No Church of God leader, from Herbert Armstrong to Gerald Flurry, from James Malm to Bob Thiel or even Rod Meredith to Gerald Weston, has the authority or power to grant access to Christ or to separate anyone from Christ, even when they do in outlandish manners from time to time, with their vile disfellowshipment policies. These men all seem to think salvation is available through their organizations as they sit in judgment of their members.


Over the past 20 years or more, I have changed my mind about a few things Biblical. A big one is my understanding of I Timothy 2:5: “For there is one God, and one mediator between God and men, the man Christ Jesus.”
This Scripture might seem clear enough, but I brought a lot of past baggage to my early theology. I believed from my earliest years that God really works through an organization, and more particularly through whatever man was leading that organization. I bought into the myth that the church is the Mother of us all. (The Scriptures never say this about the church. You can look it up).
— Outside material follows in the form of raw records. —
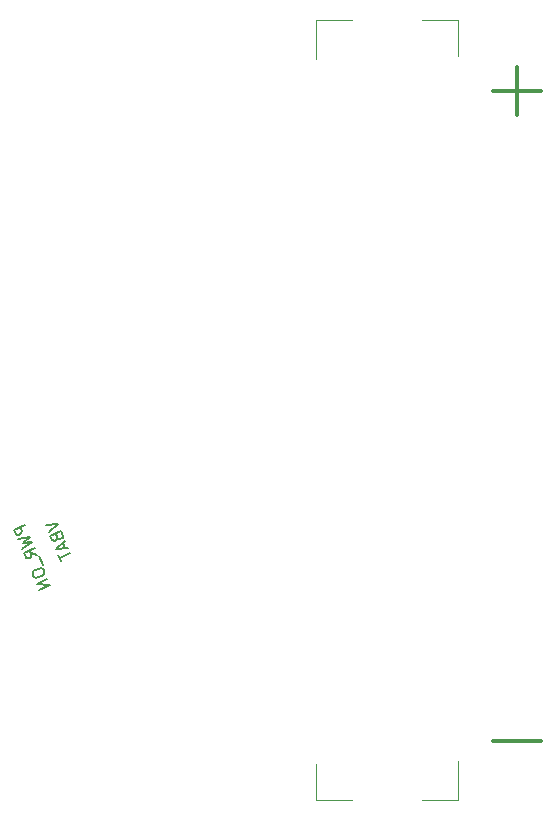
<source format=gbo>
%TF.GenerationSoftware,KiCad,Pcbnew,7.0.8*%
%TF.CreationDate,2023-10-15T21:23:35+02:00*%
%TF.ProjectId,blinkekatze,626c696e-6b65-46b6-9174-7a652e6b6963,rev?*%
%TF.SameCoordinates,Original*%
%TF.FileFunction,Legend,Bot*%
%TF.FilePolarity,Positive*%
%FSLAX46Y46*%
G04 Gerber Fmt 4.6, Leading zero omitted, Abs format (unit mm)*
G04 Created by KiCad (PCBNEW 7.0.8) date 2023-10-15 21:23:35*
%MOMM*%
%LPD*%
G01*
G04 APERTURE LIST*
%ADD10C,0.300000*%
%ADD11C,0.150000*%
%ADD12C,0.120000*%
G04 APERTURE END LIST*
D10*
X111000000Y-71000000D02*
X111000000Y-75000000D01*
X109000000Y-128000000D02*
X113000000Y-128000000D01*
X109000000Y-73000000D02*
X113000000Y-73000000D01*
D11*
X69349077Y-109737091D02*
X68425198Y-110119775D01*
X68425198Y-110119775D02*
X68570982Y-110471729D01*
X68570982Y-110471729D02*
X68651422Y-110541494D01*
X68651422Y-110541494D02*
X68713640Y-110567266D01*
X68713640Y-110567266D02*
X68819851Y-110574814D01*
X68819851Y-110574814D02*
X68951834Y-110520145D01*
X68951834Y-110520145D02*
X69021599Y-110439704D01*
X69021599Y-110439704D02*
X69047371Y-110377487D01*
X69047371Y-110377487D02*
X69054919Y-110271276D01*
X69054919Y-110271276D02*
X68909135Y-109919321D01*
X68771435Y-110955666D02*
X69786430Y-110792954D01*
X69786430Y-110792954D02*
X69199408Y-111242276D01*
X69199408Y-111242276D02*
X69932214Y-111144908D01*
X69932214Y-111144908D02*
X69099450Y-111747562D01*
X70387789Y-112244764D02*
X69820286Y-112119034D01*
X70169113Y-111716833D02*
X69245234Y-112099516D01*
X69245234Y-112099516D02*
X69391018Y-112451470D01*
X69391018Y-112451470D02*
X69471458Y-112521236D01*
X69471458Y-112521236D02*
X69533675Y-112547007D01*
X69533675Y-112547007D02*
X69639887Y-112554555D01*
X69639887Y-112554555D02*
X69771870Y-112499886D01*
X69771870Y-112499886D02*
X69841635Y-112419446D01*
X69841635Y-112419446D02*
X69867407Y-112357229D01*
X69867407Y-112357229D02*
X69874955Y-112251017D01*
X69874955Y-112251017D02*
X69729171Y-111899063D01*
X70548670Y-112384295D02*
X70840238Y-113088203D01*
X69992378Y-113903281D02*
X70065270Y-114079258D01*
X70065270Y-114079258D02*
X70145710Y-114149024D01*
X70145710Y-114149024D02*
X70270145Y-114200566D01*
X70270145Y-114200566D02*
X70464345Y-114171669D01*
X70464345Y-114171669D02*
X70772304Y-114044107D01*
X70772304Y-114044107D02*
X70930059Y-113927221D01*
X70930059Y-113927221D02*
X70981601Y-113802787D01*
X70981601Y-113802787D02*
X70989149Y-113696575D01*
X70989149Y-113696575D02*
X70916257Y-113520598D01*
X70916257Y-113520598D02*
X70835817Y-113450832D01*
X70835817Y-113450832D02*
X70711382Y-113399290D01*
X70711382Y-113399290D02*
X70517182Y-113428188D01*
X70517182Y-113428188D02*
X70209222Y-113555749D01*
X70209222Y-113555749D02*
X70051468Y-113672635D01*
X70051468Y-113672635D02*
X69999926Y-113797070D01*
X69999926Y-113797070D02*
X69992378Y-113903281D01*
X71244272Y-114312495D02*
X70320392Y-114695178D01*
X70320392Y-114695178D02*
X71462948Y-114840426D01*
X71462948Y-114840426D02*
X70539068Y-115223109D01*
X71120529Y-109737792D02*
X72171969Y-109663068D01*
X72171969Y-109663068D02*
X71375651Y-110353712D01*
X72070716Y-110787401D02*
X72169379Y-110901161D01*
X72169379Y-110901161D02*
X72231597Y-110926932D01*
X72231597Y-110926932D02*
X72337808Y-110934480D01*
X72337808Y-110934480D02*
X72469791Y-110879811D01*
X72469791Y-110879811D02*
X72539556Y-110799371D01*
X72539556Y-110799371D02*
X72565328Y-110737154D01*
X72565328Y-110737154D02*
X72572876Y-110630942D01*
X72572876Y-110630942D02*
X72427092Y-110278988D01*
X72427092Y-110278988D02*
X71503212Y-110661672D01*
X71503212Y-110661672D02*
X71630773Y-110969631D01*
X71630773Y-110969631D02*
X71711214Y-111039397D01*
X71711214Y-111039397D02*
X71773431Y-111065168D01*
X71773431Y-111065168D02*
X71879643Y-111072716D01*
X71879643Y-111072716D02*
X71967631Y-111036270D01*
X71967631Y-111036270D02*
X72037397Y-110955830D01*
X72037397Y-110955830D02*
X72063168Y-110893613D01*
X72063168Y-110893613D02*
X72070716Y-110787401D01*
X72070716Y-110787401D02*
X71943155Y-110479441D01*
X72527587Y-111268211D02*
X72709817Y-111708154D01*
X72755106Y-111070885D02*
X71958788Y-111761528D01*
X71958788Y-111761528D02*
X73010228Y-111686805D01*
X72159241Y-112245465D02*
X72377917Y-112773396D01*
X73192459Y-112126747D02*
X72268579Y-112509431D01*
D12*
%TO.C,BTT2*%
X94000000Y-130000000D02*
X94000000Y-133000000D01*
X106000000Y-133000000D02*
X106000000Y-129700000D01*
X106000000Y-133000000D02*
X103000000Y-133000000D01*
X94000000Y-133000000D02*
X97000000Y-133000000D01*
%TO.C,BTT1*%
X106000000Y-70000000D02*
X106000000Y-67000000D01*
X94000000Y-67000000D02*
X94000000Y-70300000D01*
X94000000Y-67000000D02*
X97000000Y-67000000D01*
X106000000Y-67000000D02*
X103000000Y-67000000D01*
%TD*%
M02*

</source>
Even when I reached adulthood and changed my religious affiliation, I ended up in an organization that claimed the very same things regarding church authority as I had been taught in my youth, accept more so. The only way I could reach the Father was through the Son, I was told, but reaching the Son could only be through a particular church organization headed by a particular man.
That dangerous theological view implies shifting responsibility for salvation to the organization and its leadership, giving them a dangerous degree of control over your life and thinking. This, in spite of Paul’s admonition to “work out your own salvation with fear and trembling”, in spite of Jesus’s teaching about the truth setting us free, and in spite of Peter’s statement that we, i.e., we Christians, are a royal priesthood and therefore by definition have a direct private line to God without the need of a physical priesthood over us.